Warm Nicoise Salad with Confit Yellowtail

Warm Nicoise Salad with Confit Yellowtail

Recipe by: Anda Dlepu

Serves:   4
Preparation time:  15minutes (+2hrs curing time)
Cooking time: 20 minutes
 
400g Yellowtail, cut in 100g portions              
Olive Oil, enough to cover fish         
½ tsp Salt                              
½ tsp Pepper                       
2 sprigs Thyme
1 sprig Italian parsley         
2 cloves Garlic     
1 Lemon, peel     
2 Salad tomatoes, Quartered            
1tsp Vinegar
2 Eggs, Poached
4 Baby potatoes, boiled and cut in quarters  
270g Sliced Green beans, Boiled     
80g Kalamata olives, Pitted and cut in half     
180g Little Gem lettuce head, cut in quarters               
5 Anchovies, Whole           
French dressing
 
Cut the yellowtail into 4 equal portions.

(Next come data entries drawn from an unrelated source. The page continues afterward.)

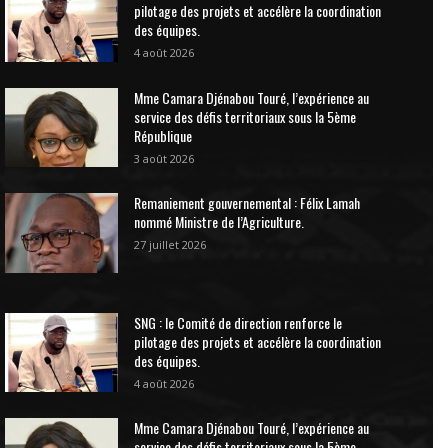
pilotage des projets et accélère la coordination
des équipes.
4 août 2026
Mme Camara Djénabou Touré, l’expérience au
service des défis territoriaux sous la 5ème
République
3 août 2026
Remaniement gouvernemental : Félix Lamah
nommé Ministre de l’Agriculture.
27 juillet 2026
SNG : le Comité de direction renforce le
pilotage des projets et accélère la coordination
des équipes.
4 août 2026
Mme Camara Djénabou Touré, l’expérience au
service des défis territoriaux sous la 5ème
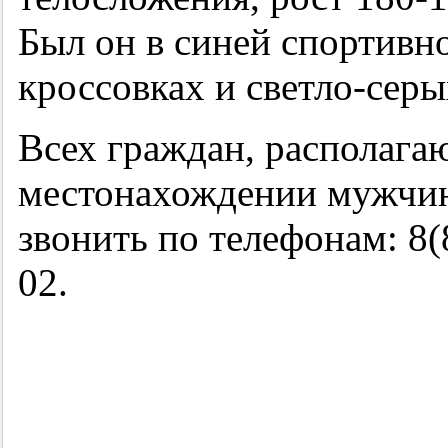
Был он в синей спортивн
кроссовках и светло-серы
Всех граждан, располаг
местонахождении мужчин
звонить по телефонам: 8(
02.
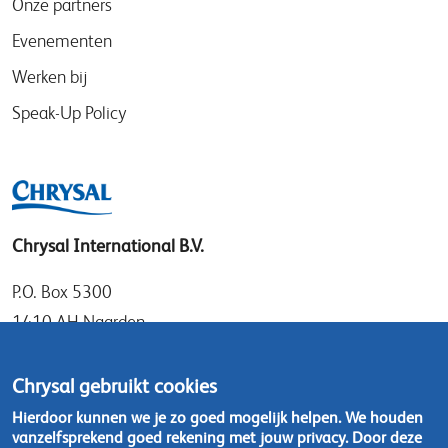
Onze partners
Evenementen
Werken bij
Speak-Up Policy
Chrysal International B.V.
P.O. Box 5300
1410 AH Naarden
Gooimeer 7
1411 DD Naarden
Chrysal gebruikt cookies
Nederland
Hierdoor kunnen we je zo goed mogelijk helpen. We houden
vanzelfsprekend goed rekening met jouw privacy. Door deze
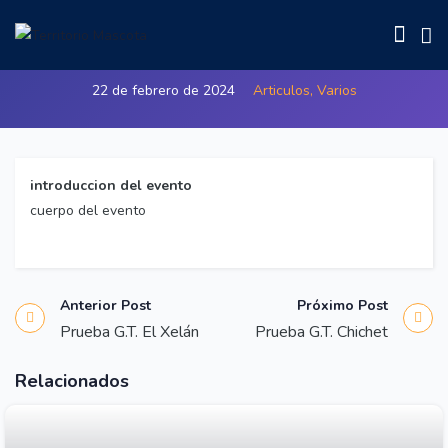
Prueba G.T. Sairanac Gran Canaria
22 de febrero de 2024
Articulos,
Varios
introduccion del evento
cuerpo del evento
Anterior Post
Próximo Post
Prueba G.T. El Xelán
Prueba G.T. Chichet
Relacionados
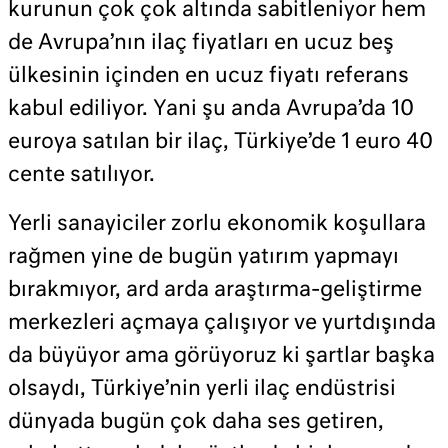
kurunun çok çok altında sabitleniyor hem
de Avrupa’nın ilaç fiyatları en ucuz beş
ülkesinin içinden en ucuz fiyatı referans
kabul ediliyor. Yani şu anda Avrupa’da 10
euroya satılan bir ilaç, Türkiye’de 1 euro 40
cente satılıyor.
Yerli sanayiciler zorlu ekonomik koşullara
rağmen yine de bugün yatırım yapmayı
bırakmıyor, ard arda araştırma-geliştirme
merkezleri açmaya çalışıyor ve yurtdışında
da büyüyor ama görüyoruz ki şartlar başka
olsaydı, Türkiye’nin yerli ilaç endüstrisi
dünyada bugün çok daha ses getiren,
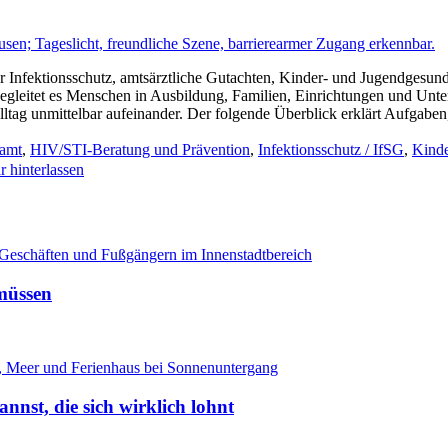
für Infektionsschutz, amtsärztliche Gutachten, Kinder- und Jugendgesu
begleitet es Menschen in Ausbildung, Familien, Einrichtungen und U
lltag unmittelbar aufeinander. Der folgende Überblick erklärt Aufgaben
samt
,
HIV/STI-Beratung und Prävention
,
Infektionsschutz / IfSG
,
Kinde
 hinterlassen
 müssen
annst, die sich wirklich lohnt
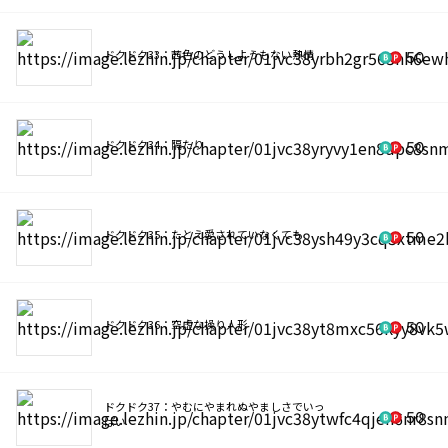
ドクドク33：茜色のどうしようもない熱情
50
ドクドク34：隔たり
50
ドクドク35：たとえ愛されていなくても
50
ドクドク36：空虚な操り人形
50
ドクドク37：やむにやまれぬやましさでいっ
50
ぱい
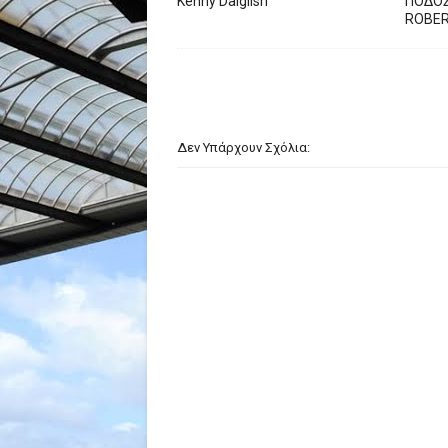
Kenny Dalglish
ΠΟΔΟΣ
ROBE
Δεν Υπάρχουν Σχόλια:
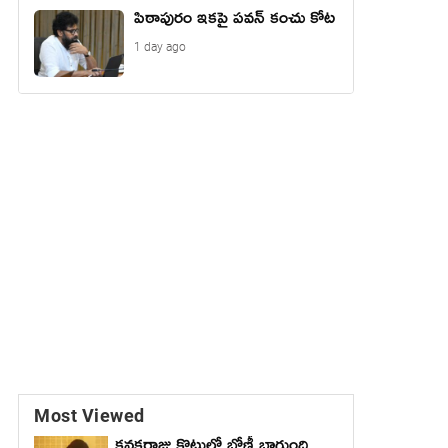
పిఠాపురం ఇకపై పవన్ కంచు కోట
1 day ago
Most Viewed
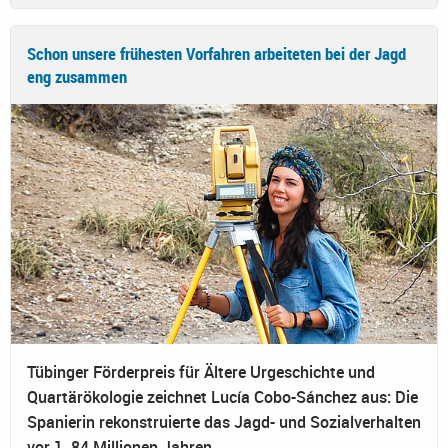
Schon unsere frühesten Vorfahren arbeiteten bei der Jagd
eng zusammen
Tübinger Förderpreis für Ältere Urgeschichte und
Quartärökologie zeichnet Lucía Cobo-Sánchez aus: Die
Spanierin rekonstruierte das Jagd- und Sozialverhalten
vor 1, 84 Millionen Jahren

Rinse and pat dry with paper towel.
Combine the salt and pepper and season the fish, cover with plastic wrap and refrigerate for 2 hours.
Place the fish in a deep enough sauce pan enough to hold the fish in a single layer and also allow you to later submerge the fish in olive oil.
Add the oil to the pan along with the thyme, parsley, garlic and lemon peel.
Heat the oil up to 90’c and allow to cook at that temperature for 15 - 20 minutes.
Boil the potatoes whole and once cooked cut in half.
Boil the green beans in salted water for 1 minute and refresh in ice water.
Cut the olives in half and remove the pip.
Cut the lettuce head in quarters.
Plate all your salad ingredients on a round platter and dress it with the French dressing
Take your fish out once you have plated your salad and dry with paper towel.
Top the salad with the confit yellowtail and garnish with micro herbs.
You can enjoy the salad warm or eat it cold.